Polícia Civil apreende carreta carregada com 470 kg de maconha

Três pessoas foram presas descarregando a droga em São José da Lapa para abastecer favela de Belo Horizonte
Clarissa Carvalhaes - Do Hoje em Dia
Uma carreta bitrem que transportava pelo menos duas toneladas de maconha foi apreendida nesta sexta-feira (6) à tarde em São José da Lapa, na Região Metropolitana de Belo Horizonte. Três pessoas foram presas por policiais da Divisão Antidrogas da Polícia Civil. A droga foi trazida do Paraguai e escondida no fundo falso da carreta em Foz do Iguaçu, no Paraná.

Duas pessoas acusadas de fazerem parte da quadrilha conseguiram fugir quando os policiais civis chegaram ao local em que a carreta estava sendo descarregada. Houve troca de tiros, mas ninguém ficou ferido. Foram feitas buscas em toda a região, mas os policiais não conseguiram encontrar os fugitivos.

Os traficantes jogaram caldo de peixe na carroceria do caminhão, sobre o piso que escondia a droga, na tentativa de despistar os cães farejadores da Polícia Civil.
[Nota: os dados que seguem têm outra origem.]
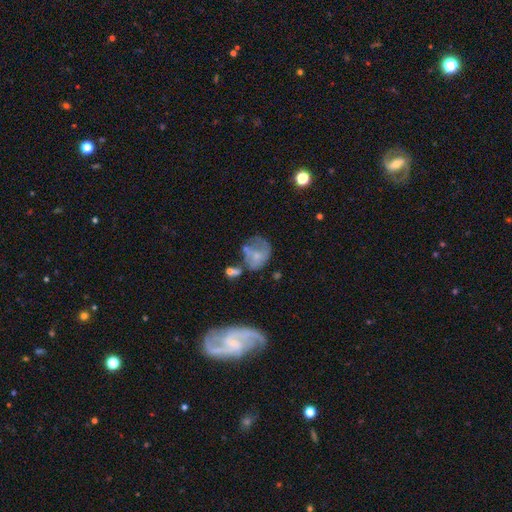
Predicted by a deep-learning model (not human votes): Smooth or featured? smooth (49%)
Merging? major disturbance (33%)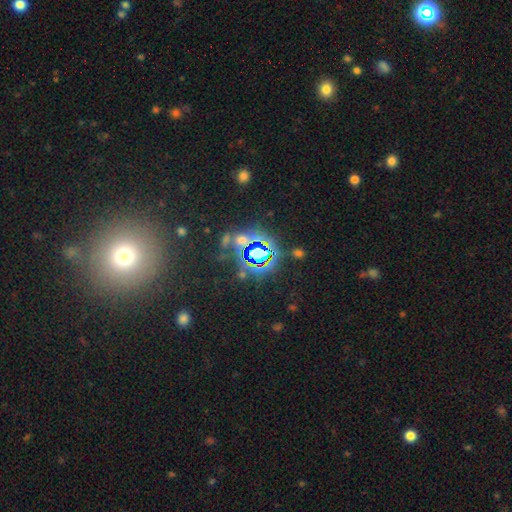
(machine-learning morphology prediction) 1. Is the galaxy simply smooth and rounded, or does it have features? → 74% star or artifact, 17% smooth, 9% featured or disk.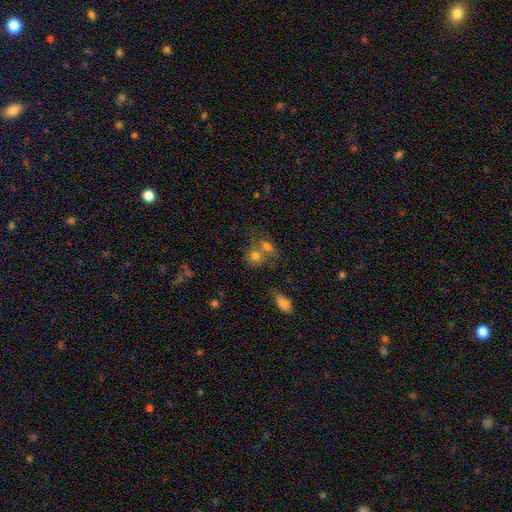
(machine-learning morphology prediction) This is likely a smooth galaxy (72%). How rounded: likely round (70%). Merging: possibly merger (54%).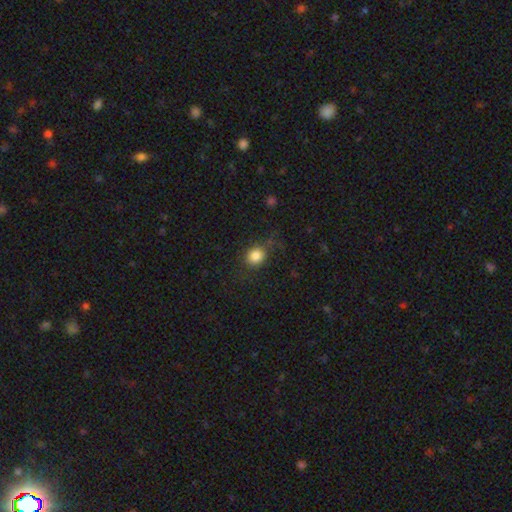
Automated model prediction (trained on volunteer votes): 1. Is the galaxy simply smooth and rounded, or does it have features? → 83% smooth, 10% star or artifact, 6% featured or disk.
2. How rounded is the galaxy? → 76% round, 23% in between, 1% cigar-shaped.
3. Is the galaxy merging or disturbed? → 70% none, 18% minor disturbance, 10% major disturbance, 2% merger.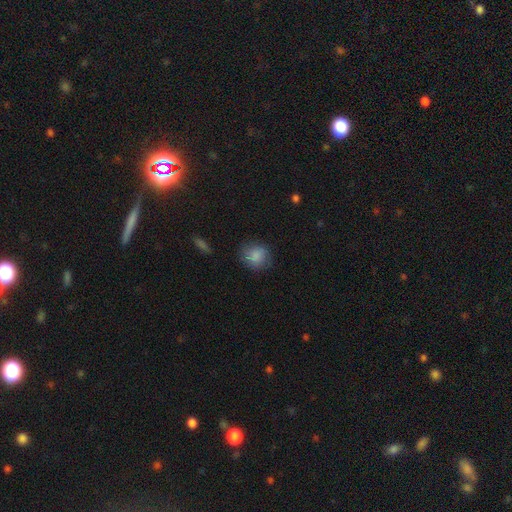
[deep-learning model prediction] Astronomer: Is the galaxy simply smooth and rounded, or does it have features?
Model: smooth — 83%.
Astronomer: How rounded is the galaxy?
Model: round — 80%.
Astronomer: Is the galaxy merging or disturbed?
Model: none — 74%.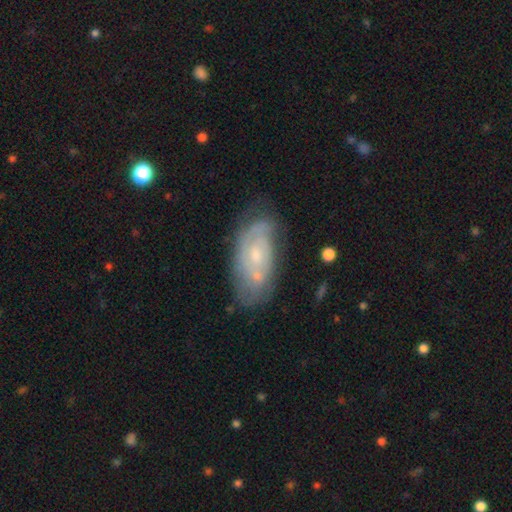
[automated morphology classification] This is likely a featured or disk galaxy (69%). It is clearly not viewed edge-on (93%). Bar: likely no (66%). Spiral arm pattern: likely yes (79%). Spiral arm count: possibly can't tell (46%). Spiral winding: possibly tight (58%). Central bulge: possibly small (59%). Merging: likely none (62%).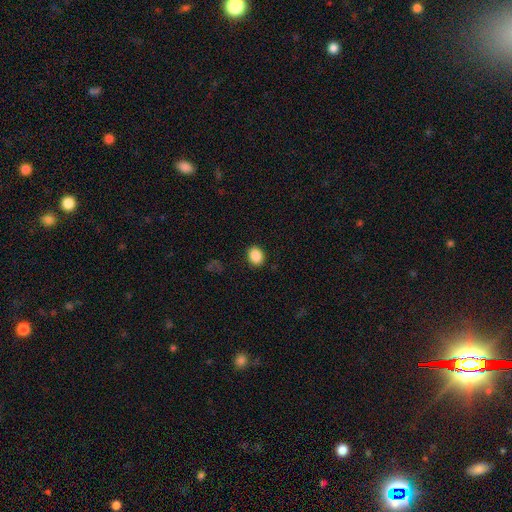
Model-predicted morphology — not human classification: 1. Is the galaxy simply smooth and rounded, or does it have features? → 88% smooth, 9% star or artifact, 3% featured or disk.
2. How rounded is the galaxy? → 52% in between, 47% round, 1% cigar-shaped.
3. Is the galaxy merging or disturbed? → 89% none, 8% minor disturbance, 2% major disturbance, 1% merger.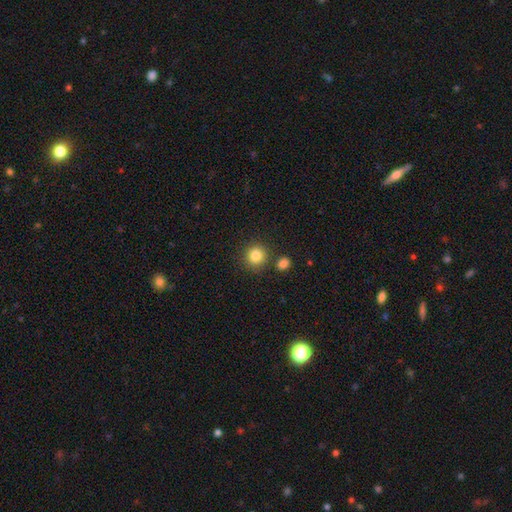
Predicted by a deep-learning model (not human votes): smooth 84%, star or artifact 11%, featured or disk 5%. Down the decision tree: how rounded — round (91%); merging — none (81%).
O chefe da Divisão Antidrogas, delegado Luiz Flávio Cortat, informou que o entorpecente seria vendido na favela do Sumaré, na região Noroeste de Belo Horizonte.

Foram presos Jairo Generoso de Jesus, de 33 anos, apontado pela Polícia Civil como chefe do tráfico na Sumaré, o motorista da carreta, Wanderlei Pereira Soares, e Carlos Magno de Souza.

O delegado Luiz Flávio Cortat acredita que a carreta tenha sido usada para distribuir parte da droga em São Paulo e no Sul de Minas. A carreta chegou a São José da Lapa com 470 quilos de maconha. A perícia da Polícia Civil vai analisar se um pó branco encontrado em sacos plásticos no fundo falso da carreta é cocaína.

O veículo de carga, com placa de Limeira, no interior de São Paulo, ficará apreendido em Minas Gerais. A carreta poderá ser leiloada caso a investigação aponte que seu proprietário tenha participado da distribuição da droga no Estado.

As investigações da Polícia Civil apontam Jairo Generoso como líder de uma quadrilha presa em março deste ano, em Belo Horizonte, com 119 quilos de maconha. Um detetive aposentado fazia parte do grupo e também foi preso na ocasião.

O delegado negou que tenha havido conflito com a Polícia Militar no momento da prisão dos três acusados. Segundo ele, o clima ficou tenso, pois os militares também foram ao local em que a droga era descarregada. Mas assim que os responsáveis pela operação se identificaram, a situação foi normalizada.

De janeiro a março deste ano, a Divisão Antidrogas fez 19 operações. A Polícia Civil aprendeu, no período, 84 quilos de cocaína, 343 quilos de maconha e 2,5 quilos de haxixe. Foram feitas 42 prisões e apreendidos 37 veículos usados pelos traficantes.
“Vamos intensificar as operações policiais para prender as quadrilhas do Paraná que compram a droga no Paraguai para abastecer os aglomerados das cidades da Região Metropolitana de Belo Horizonte”, prometeu o delegado.